ARBEITSAUFTRAG A: Wie viele Stimmen erhielten CDU, PDS und SPD laut dem Text zur Volksgesetzgebung bei der Europawahl zusammen?

TEXT:
═══

Die amtlicher Statistik des Landeswahlleiters wies bei der Wahl zum Europäischen Parlament ca. 2,09 Millionen Wahlberechtigte aus. Selbst wenn man die bei der Europawahl zusätzlich wahlberechtigten EU-Bürger von dieser Zahl abzieht, müssten gegenwärtig mindestens 520 000 Menschen einem Volksbegehren zustimmen, damit es erfolgreich wird.
Bei der Europawahl haben die CDU, die PDS und die SPD zusammen 628 122 Stimmen bekommen. Überspitzt formuliert könnte man sagen: Wenn gleichzeitig mit den Europawahlen ein Volksentscheid stattgefunden hätte, hätten fast alle Wählerinnen und Wähler von CDU, PDS und SPD zustimmen müssen, damit dieser erfolgreich gewesen wäre. Dieser Zustand ist so absurd, dass er im Ergebnis das Instrument der Volksgesetzgebung dermaßen entwerten könnte, dass das demokratische Bewusstsein im Land Schaden nimmt.
Meine Damen und Herren! Lieber Herr Lukowitz, Sie haben mir im Vorfeld der Europawahl einen Brief ge
schrieben. Darin heißt es, wir müssten auf der Bundesebene aktiv werden und mittels Volksabstimmung über die EU-Verfassung entscheiden. Ich nehme an, das Thema ist mit Abschluss der Wahl wieder zu den Akten gelegt worden.
Einige Ihrer FDP-Granden lehnen diese Idee ohnehin ab. Aber ich möchte diesen Brief gern zum Anlass nehmen, Sie aufzufordern, in Sachsen-Anhalt, wo Sie persönlich tatsächlich Einfluss haben, ein wenig mehr Initiative bei der Erleichterung der Volksgesetzgebung an den Tag zu legen.
Meine Damen und Herren! Die heute eingebrachten Vorschläge können nur der Auftakt zu einer breiteren Debatte sein. Bei der Diskussion über die Vorschläge wurde bei uns in der Fraktion spontan Veränderungsbedarf bezüglich des Artikels 54 - Untersuchungsausschüsse - oder hinsichtlich der Fristen für die Regierungsbildung genannt.

═══

[Einträge aus einem Datensatz]
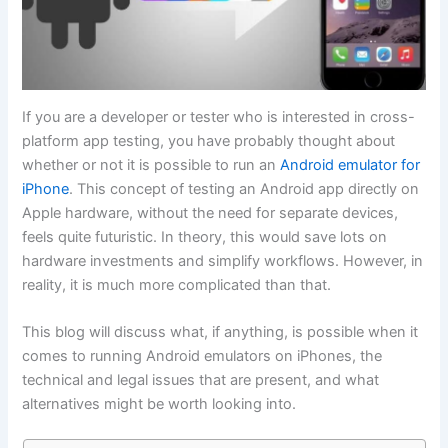
If you are a developer or tester who is interested in cross-
platform app testing, you have probably thought about
whether or not it is possible to run an
Android emulator for
iPhone
. This concept of testing an Android app directly on
Apple hardware, without the need for separate devices,
feels quite futuristic. In theory, this would save lots on
hardware investments and simplify workflows. However, in
reality, it is much more complicated than that.
This blog will discuss what, if anything, is possible when it
comes to running Android emulators on iPhones, the
technical and legal issues that are present, and what
alternatives might be worth looking into.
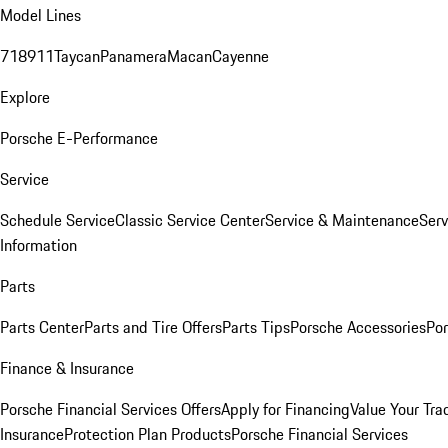
Model Lines
718
911
Taycan
Panamera
Macan
Cayenne
Explore
Porsche E-Performance
Service
Schedule Service
Classic Service Center
Service & Maintenance
Serv
Information
Parts
Parts Center
Parts and Tire Offers
Parts Tips
Porsche Accessories
Por
Finance & Insurance
Porsche Financial Services Offers
Apply for Financing
Value Your Tra
Insurance
Protection Plan Products
Porsche Financial Services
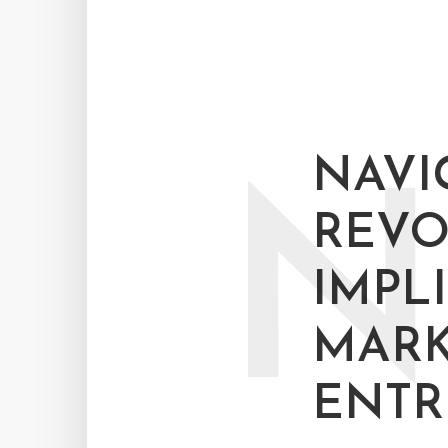
NAVIG
N
REVO
IMPL
MARK
ENTR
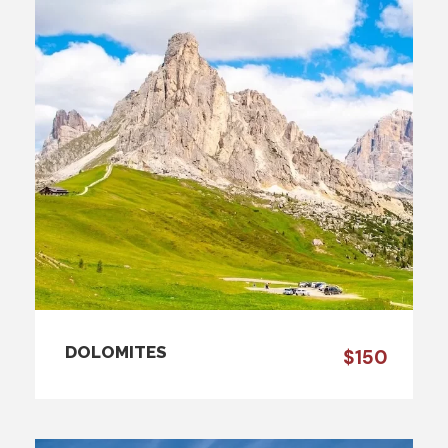
DOLOMITES
$150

═══

ARBEITSAUFTRAG B: Gib jede Zeile der Auflistung zurück, in der das Wort "possible" vorkommt. Groß- und Kleinschreibung ist dabei zu beachten.

ANTWORTFELD A: Zusammen erhielten sie 628 122 Stimmen.

ANTWORTFELD B:
whether or not it is possible to run an
This blog will discuss what, if anything, is possible when it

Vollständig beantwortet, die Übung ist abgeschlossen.